En este intercambio de mensajes, Margolis envía un PDF con información corporativa de Epel, SA de CV y enfatiza que tiene experiencia técnica, capacidad financiera y relaciones de alto nivel en el gobierno de México para llevar a cabo el proyecto de vender el software de vigilancia.

“Asumimos que para tomar la decisión de negociar con nosotros es importante que conozcas de nosotros, por eso te estamos enviando nuestra presentación corporativa en la que puedes observar que Epel cuenta con la experiencia técnica, capacidad financiera y relaciones de alto nivel en el gobierno mexicano para llevar a cabo este proyecto…”

Cuando Los Ángeles Press preguntó a George Khoury Layón, por qué él fue afectado por Margolis, respondió que se debió a su negocio ya desaparecido Cronic Garden, ubicado en Polanco, en medio de la comunidad judía. Khoury Layón no es judío, y al tratarse de un giro de discoteca, los vecinos se quejaron con Margolis del constante escándalo.

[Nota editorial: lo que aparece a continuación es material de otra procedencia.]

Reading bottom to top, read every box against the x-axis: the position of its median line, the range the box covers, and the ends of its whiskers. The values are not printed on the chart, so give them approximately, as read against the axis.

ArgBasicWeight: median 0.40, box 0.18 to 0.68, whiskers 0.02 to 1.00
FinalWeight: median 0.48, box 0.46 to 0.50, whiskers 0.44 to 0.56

“Mi negocio estaba pegando fuertísimo, y estaba en una plaza de los judíos, entonces ellos querían que quitara mi lugar porque estaba echando mucho desmadre. Iba mucha gente de todo el mundo, y de todo tipo, ya sabes, diputados… de todo tipo. Entonces los judíos se empezaron a quejar y se quejaron con él (con Margolis); entonces iba mucho Ben Sutchi, de los judíos que mataron en Plaza Artz, los israelitas que mataron, eran mis clientes, entonces este señor detiene a esos judíos que tenían ficha roja por Interpol, los detiene, y uno de ellos dijo que era mi amigo, que era mi cliente, y a mí me hablan y me amenazan que me iban a meter a la cárcel y me empiezan a aventar a la policía, pensando ellos que yo era uno de ellos, que eran mis socios, y jamás, me entiendes, eso nunca existió y yo tengo prueba de ello, pero este señor se aferró y me empezó a mandar la policía, y a que cerrara mi lugar, y pretexto y pretexto, y ya empezó el problema personal con él. Por eso me embarraron de tantas cosas. Mi primera detención fue ahí, en 2005 cuando me ponen como “narco junior de Polanco”, él me mandó detener y me sembró droga junto con Joel Ortega, y el que me detuvo fue Gabriel Regino, por órdenes de Joel Ortega, pero por órdenes de Margolis, o sea todo lo hicieron por órdenes de él”.

Pero la detención fue cuatro días después de la supuesta desaparición de Hugo Alberto Wallace, acotó esta periodista.

“Así es, ellos ya tenían contacto (Isabel Miranda y Eduardo Margolis), sí claro, ya estaban juntos, porque estaban supuestamente en contra de los secuestradores, pero es un hamponzazo, un hamponzazo”, concluye Khoury Layón.

Los contratos reales de Margolis

De acuerdo con documentos de Transparencia, Eduardo Cuauhtémoc Margolis Sobol, por medio de su empresa Epel, SA de CV, es proveedor de la Secretaría de Seguridad Ciudadana de la Ciudad de México, desde 2018, con el número de control interno 4041-16.

La unidad responsable de su operación es la Dirección General de Seguridad Privada y Colaboración Interinstitucional, que según su sitio digital “tiene la función de regular las actividades y prestación de servicios de seguridad privada en la Ciudad de México, para garantizar que dichos servicios se realicen en las mejores condiciones de eficiencia, seriedad, profesionalismo y respaldo jurídico-financiero, en beneficio de la población”.

Por último, Eduardo Margolis tiene cinco procesos abiertos, cuatro en la Ciudad de México y uno en el Estado de México. En todos es el demandante, incluso uno de los procesos en contra un miembro de la comunidad judía. Se trata de Bernardo Sefchovich Asingarz, casado con Elisa Sissa Israel, quien es socia, junto con su familia, de una compañía de seguridad internacional que también tiene contratos en Querétaro y Nuevo León.